• [WHAT YOU WILL DO]
• a. Answer these questions using the NFL COVID-19 article.
(i) Who gave a presentation on Monday's league-wide conference call?
(ii) Which two leagues does the article say had no outbreaks under identical circumstances?
(iii) According to the article, what seems to be the most prominent way to catch the virus?
• b. Resume the NFL COVID-19 article after its last sentence and write what comes next.

As the NFL continues to struggle with the containment of COVID-19 in team facilities, NFL coaches continue to become more and more frustrated by the league’s approach.
Per multiple sources with knowledge of the situation, there’s a growing belief in the coaching community that the league is more concerned about blaming teams for outbreaks than preventing outbreaks from happening.
As one source explained it to PFT, Monday’s league-wide conference call included a presentation from NFL chief medical officer Allen Sills. He emphasized during the call that infections are inevitable but that if teams follow all protocols the infections will be contained. When the possibility of a team-by-team or regional bubble was mentioned, Sills argued that the league’s protocols, if followed, are superior to a bubble.
Most would disagree with that. Although Sills pointed out that pathways to infection would be created via housekeeping, janitorial, maintenance, and food-service staff, neither the NBA nor the NHL had outbreaks under identical circumstances. Moreover, severely limiting the off-duty movement of all players, coaches, and essential personnel would avoid the reality that everyone who leaves the facility every night has a unique set of facts and circumstances that could result in exposure to the virus via airborne transmission, which seems to be the most prominent way to catch it.
Some suspect that the league isn’t pushing a bubble approach because: (1) the NFL Players Association refuses to agree to it; and (2) the NFL doesn’t want to have to make the concession needed to secure the union’s agreement. Although the NFLPA should want to put players in a bubble in order to avoid the loss of game checks resulting from games that are canceled and not rescheduled, the union quite possibly believes that the league will do whatever it has to do to get the games played.

• [RECORDS]
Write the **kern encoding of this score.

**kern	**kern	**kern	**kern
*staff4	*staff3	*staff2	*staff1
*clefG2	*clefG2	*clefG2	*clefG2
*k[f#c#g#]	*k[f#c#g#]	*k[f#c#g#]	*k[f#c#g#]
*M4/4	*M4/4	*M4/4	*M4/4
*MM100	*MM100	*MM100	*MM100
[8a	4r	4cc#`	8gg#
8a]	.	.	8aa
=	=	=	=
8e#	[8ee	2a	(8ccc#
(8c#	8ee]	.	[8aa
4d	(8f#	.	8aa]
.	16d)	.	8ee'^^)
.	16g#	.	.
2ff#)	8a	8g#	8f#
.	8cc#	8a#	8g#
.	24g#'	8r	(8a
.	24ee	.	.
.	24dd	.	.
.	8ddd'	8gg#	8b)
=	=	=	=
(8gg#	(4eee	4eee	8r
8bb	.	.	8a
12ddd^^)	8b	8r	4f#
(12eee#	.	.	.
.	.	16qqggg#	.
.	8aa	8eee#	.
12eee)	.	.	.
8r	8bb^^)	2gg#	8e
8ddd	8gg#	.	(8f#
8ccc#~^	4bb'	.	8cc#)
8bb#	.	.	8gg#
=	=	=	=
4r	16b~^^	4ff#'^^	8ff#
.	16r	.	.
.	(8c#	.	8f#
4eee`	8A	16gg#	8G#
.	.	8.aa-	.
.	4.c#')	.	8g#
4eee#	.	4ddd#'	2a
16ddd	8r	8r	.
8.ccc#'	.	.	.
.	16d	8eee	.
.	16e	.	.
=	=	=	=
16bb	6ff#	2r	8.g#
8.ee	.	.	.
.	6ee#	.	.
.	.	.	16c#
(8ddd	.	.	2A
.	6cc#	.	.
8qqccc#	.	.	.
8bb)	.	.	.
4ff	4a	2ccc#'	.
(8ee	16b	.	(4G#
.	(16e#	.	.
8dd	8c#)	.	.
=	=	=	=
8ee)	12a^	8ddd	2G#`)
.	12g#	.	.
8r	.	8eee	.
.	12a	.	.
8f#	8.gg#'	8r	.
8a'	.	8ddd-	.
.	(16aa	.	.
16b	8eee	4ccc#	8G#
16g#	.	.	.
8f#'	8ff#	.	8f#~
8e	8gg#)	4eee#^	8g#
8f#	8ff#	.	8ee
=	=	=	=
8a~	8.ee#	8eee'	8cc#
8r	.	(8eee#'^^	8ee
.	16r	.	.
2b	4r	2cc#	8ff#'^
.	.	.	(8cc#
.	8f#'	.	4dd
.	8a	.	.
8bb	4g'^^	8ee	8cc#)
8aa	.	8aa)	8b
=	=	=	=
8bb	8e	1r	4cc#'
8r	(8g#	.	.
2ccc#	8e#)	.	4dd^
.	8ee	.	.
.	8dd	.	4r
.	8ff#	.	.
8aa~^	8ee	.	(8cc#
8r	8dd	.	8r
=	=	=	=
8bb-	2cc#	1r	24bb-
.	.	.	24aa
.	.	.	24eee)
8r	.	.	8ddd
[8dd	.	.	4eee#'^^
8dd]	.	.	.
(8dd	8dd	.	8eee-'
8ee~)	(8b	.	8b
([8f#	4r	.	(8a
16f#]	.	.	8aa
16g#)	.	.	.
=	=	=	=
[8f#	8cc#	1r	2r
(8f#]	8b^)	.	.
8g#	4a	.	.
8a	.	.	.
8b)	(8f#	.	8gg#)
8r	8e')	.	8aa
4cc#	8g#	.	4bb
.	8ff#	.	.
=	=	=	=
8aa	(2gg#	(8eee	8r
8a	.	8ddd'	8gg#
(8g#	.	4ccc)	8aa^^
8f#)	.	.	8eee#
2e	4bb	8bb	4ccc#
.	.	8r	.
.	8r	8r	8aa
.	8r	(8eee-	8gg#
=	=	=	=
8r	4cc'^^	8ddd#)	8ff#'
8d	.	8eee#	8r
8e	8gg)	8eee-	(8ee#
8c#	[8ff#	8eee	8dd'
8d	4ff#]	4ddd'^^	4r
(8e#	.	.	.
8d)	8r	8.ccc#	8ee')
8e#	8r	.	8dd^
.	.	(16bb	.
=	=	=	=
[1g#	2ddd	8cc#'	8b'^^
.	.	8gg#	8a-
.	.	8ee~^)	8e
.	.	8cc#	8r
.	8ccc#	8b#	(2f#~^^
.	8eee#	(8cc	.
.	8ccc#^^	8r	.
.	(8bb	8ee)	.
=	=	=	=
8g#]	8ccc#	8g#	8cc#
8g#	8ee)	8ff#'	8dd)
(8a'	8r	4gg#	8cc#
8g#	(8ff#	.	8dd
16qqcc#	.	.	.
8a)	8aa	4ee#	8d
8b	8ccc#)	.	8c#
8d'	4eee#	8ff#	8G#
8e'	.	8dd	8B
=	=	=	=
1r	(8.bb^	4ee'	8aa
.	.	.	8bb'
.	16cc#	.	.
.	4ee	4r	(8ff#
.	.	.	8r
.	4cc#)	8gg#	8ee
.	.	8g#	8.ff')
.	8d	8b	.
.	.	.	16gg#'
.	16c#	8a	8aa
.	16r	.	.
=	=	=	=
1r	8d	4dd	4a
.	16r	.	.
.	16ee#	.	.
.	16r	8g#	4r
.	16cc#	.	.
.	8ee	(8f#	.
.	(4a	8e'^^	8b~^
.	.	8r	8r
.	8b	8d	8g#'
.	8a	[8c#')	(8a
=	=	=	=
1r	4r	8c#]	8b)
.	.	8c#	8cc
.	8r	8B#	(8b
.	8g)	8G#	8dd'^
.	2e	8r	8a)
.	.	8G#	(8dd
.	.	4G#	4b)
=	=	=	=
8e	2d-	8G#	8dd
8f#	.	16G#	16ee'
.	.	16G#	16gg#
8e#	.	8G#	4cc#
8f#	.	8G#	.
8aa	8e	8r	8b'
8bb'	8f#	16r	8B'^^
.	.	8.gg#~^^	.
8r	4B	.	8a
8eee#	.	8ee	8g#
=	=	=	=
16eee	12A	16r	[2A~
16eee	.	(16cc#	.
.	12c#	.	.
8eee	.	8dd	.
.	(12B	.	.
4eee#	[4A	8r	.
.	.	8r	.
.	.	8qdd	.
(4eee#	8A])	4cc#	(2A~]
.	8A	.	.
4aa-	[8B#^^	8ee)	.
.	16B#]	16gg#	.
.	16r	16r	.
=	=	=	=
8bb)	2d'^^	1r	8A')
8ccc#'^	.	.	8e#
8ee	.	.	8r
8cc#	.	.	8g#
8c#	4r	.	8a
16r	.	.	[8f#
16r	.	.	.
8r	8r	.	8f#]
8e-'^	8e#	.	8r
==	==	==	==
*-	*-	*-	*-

• [TASK-BY-TASK RESULTS]
• a.
(i) Allen Sills, the NFL's chief medical officer.
(ii) The NBA and the NHL.
(iii) Airborne transmission.

• b.
Some coaches believe that, indeed, the league will do whatever it has to do to get the games played — to the point that health and safety of players and coaches is taking a backseat to playing the games. They think that the league wants to be able to say, in the event someone gets sick or worse, that the problem wasn’t the protocols but the failure of one or more teams to follow them.
Coaches still haven’t universally accepted that proposition. Like a defense that isn’t performing well, coaches wonder whether the current struggles result from bad players or a bad plan. The league, obviously, believes its plan is fine. Some coaches have real questions about that.
However it plays out, some coaches believe that the league’s knee-jerk reaction to any outbreak will be to blame the team, fine the team mercilessly, and at all times claim that the league has zero responsibility for the spread of the virus in any team facility or during any game.